List of servicemen, 1945, Canaras yearbook (Courtesy of Saranac Lake High School)

This June, the graduates of the Class of 2020 have walked through Saranac Lake High School one at a time to receive their diplomas with no other classmates beside them. It might be comforting to know that this is not Saranac Lake’s first lonely graduation ceremony. At the high school’s first graduation in 1896, there was only one graduate, Francis H. Slater.

Mr. Slater went on to work as a lawyer, and he kept a fond place in his heart for his humble academic roots. Later in life, he wrote a letter to the alumni association, saying, “I can think of nothing in my career which would be of any interest to those who have since gone out from the Saranac Lake High School, unless it may possibly be the fact that I am still trying to pay my just debts and with more or less success to apply the Golden Rule in business, as well as personal, affairs. … I have my High School diploma framed and hung in a conspicuous place in my private office, and am proud to have my name in the list of the alumni.”

Today’s students face an uncertain world, but they are in the company of young people in history who also confronted adversity. The first floor at Lake Placid High School is lined with photos of graduating classes. There on the wall are two extra photos for the wartime classes of ’44 and ’45. Eleven boys graduated early in January 1945 to go off to war. Five boys were in the next year’s January class. The June photos for both years are almost all girls.

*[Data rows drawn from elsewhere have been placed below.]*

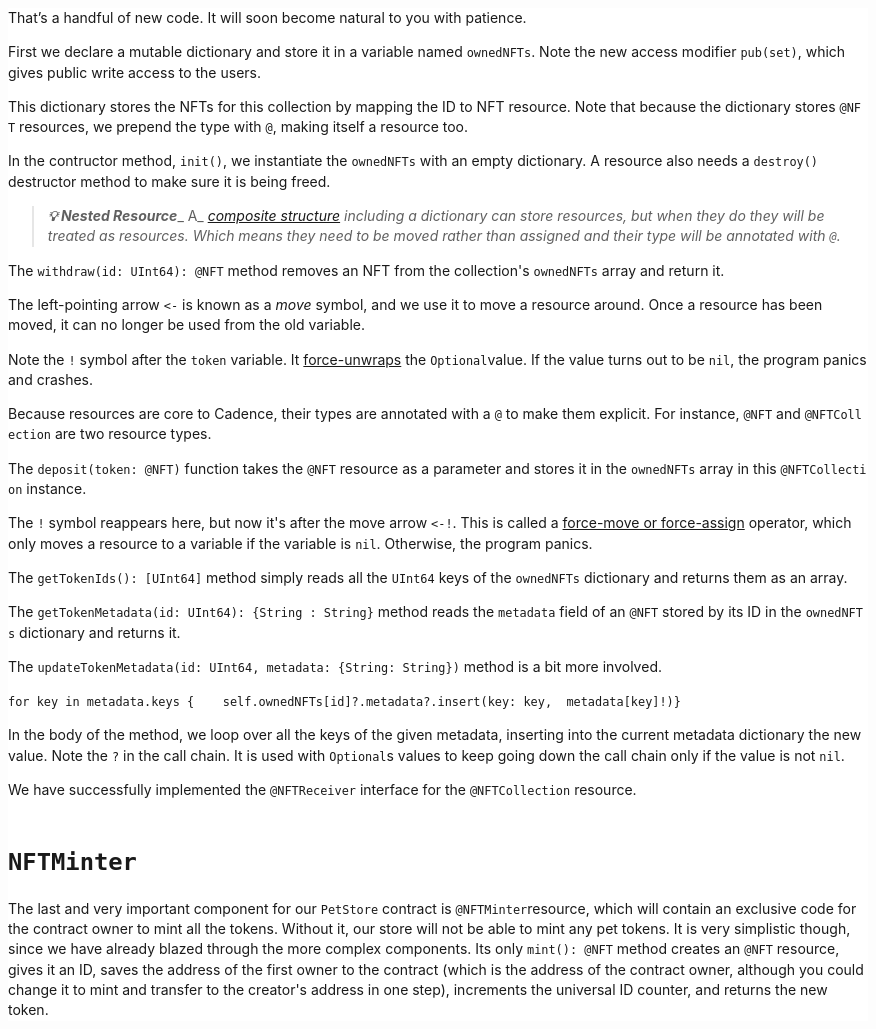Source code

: That’s a handful of new code. It will soon become natural to you with patience.

First we declare a mutable dictionary and store it in a variable named `ownedNFTs`. Note the new access modifier `pub(set)`, which gives public write access to the users.

This dictionary stores the NFTs for this collection by mapping the ID to NFT resource. Note that because the dictionary stores `@NFT` resources, we prepend the type with `@`, making itself a resource too.

In the contructor method, `init()`, we instantiate the `ownedNFTs` with an empty dictionary. A resource also needs a `destroy()` destructor method to make sure it is being freed.

> **_💡 Nested Resource_**\_
> A\_ [_composite structure_](https://docs.onflow.org/cadence/language/composite-types/) _including a dictionary can store resources, but when they do they will be treated as resources. Which means they need to be moved rather than assigned and their type will be annotated with `@`._

The `withdraw(id: UInt64): @NFT` method removes an NFT from the collection's `ownedNFTs` array and return it.

The left-pointing arrow `<-` is known as a _move_ symbol, and we use it to move a resource around. Once a resource has been moved, it can no longer be used from the old variable.

Note the `!` symbol after the `token` variable. It [force-unwraps](https://docs.onflow.org/cadence/language/values-and-types/#force-unwrap-) the `Optional`value. If the value turns out to be `nil`, the program panics and crashes.

Because resources are core to Cadence, their types are annotated with a `@` to make them explicit. For instance, `@NFT` and `@NFTCollection` are two resource types.

The `deposit(token: @NFT)` function takes the `@NFT` resource as a parameter and stores it in the `ownedNFTs` array in this `@NFTCollection` instance.

The `!` symbol reappears here, but now it's after the move arrow `<-!`. This is called a [force-move or force-assign](https://docs.onflow.org/cadence/language/values-and-types/#force-assignment-operator%E2%80%94) operator, which only moves a resource to a variable if the variable is `nil`. Otherwise, the program panics.

The `getTokenIds(): [UInt64]` method simply reads all the `UInt64` keys of the `ownedNFTs` dictionary and returns them as an array.

The `getTokenMetadata(id: UInt64): {String : String}` method reads the `metadata` field of an `@NFT` stored by its ID in the `ownedNFTs` dictionary and returns it.

The `updateTokenMetadata(id: UInt64, metadata: {String: String})` method is a bit more involved.

    for key in metadata.keys {    self.ownedNFTs[id]?.metadata?.insert(key: key,  metadata[key]!)}

In the body of the method, we loop over all the keys of the given metadata, inserting into the current metadata dictionary the new value. Note the `?` in the call chain. It is used with `Optional`s values to keep going down the call chain only if the value is not `nil`.

We have successfully implemented the `@NFTReceiver` interface for the `@NFTCollection` resource.

# `NFTMinter`

The last and very important component for our `PetStore` contract is `@NFTMinter`resource, which will contain an exclusive code for the contract owner to mint all the tokens. Without it, our store will not be able to mint any pet tokens. It is very simplistic though, since we have already blazed through the more complex components. Its only `mint(): @NFT` method creates an `@NFT` resource, gives it an ID, saves the address of the first owner to the contract (which is the address of the contract owner, although you could change it to mint and transfer to the creator's address in one step), increments the universal ID counter, and returns the new token.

Almost every boy in the Saranac Lake High School Canaras 1945 yearbook lists his future plans as entering one of the branches of the military. The yearbook lists the names of 36 boys who could not attend graduation because they were serving overseas.

Three years later, the war was over, and the 1948 yearbook shows a full senior class. Under the photos of the graduating boys and girls are a multitude of plans for the future: engineer, teacher, mechanic, homemaker, farmer, doctor and a few “undecideds.” The young faces of Howard Riley, Natalie Leduc, Art Levy, Hilda Castellon, Manny Bernstein and Richard Yorkey smile out from the pages with so much determination and promise.

The Saranac Lake High School Class of 1948, Canaras yearbook (Courtesy of Howard Riley)

Born during the Great Depression and raised during World War II, the Class of 1948 didn’t take things for granted. Through challenging times, they learned the importance of hard work and the value of community. Class of 2020, you are in good company.

Amy Catania is executive director of Historic Saranac Lake.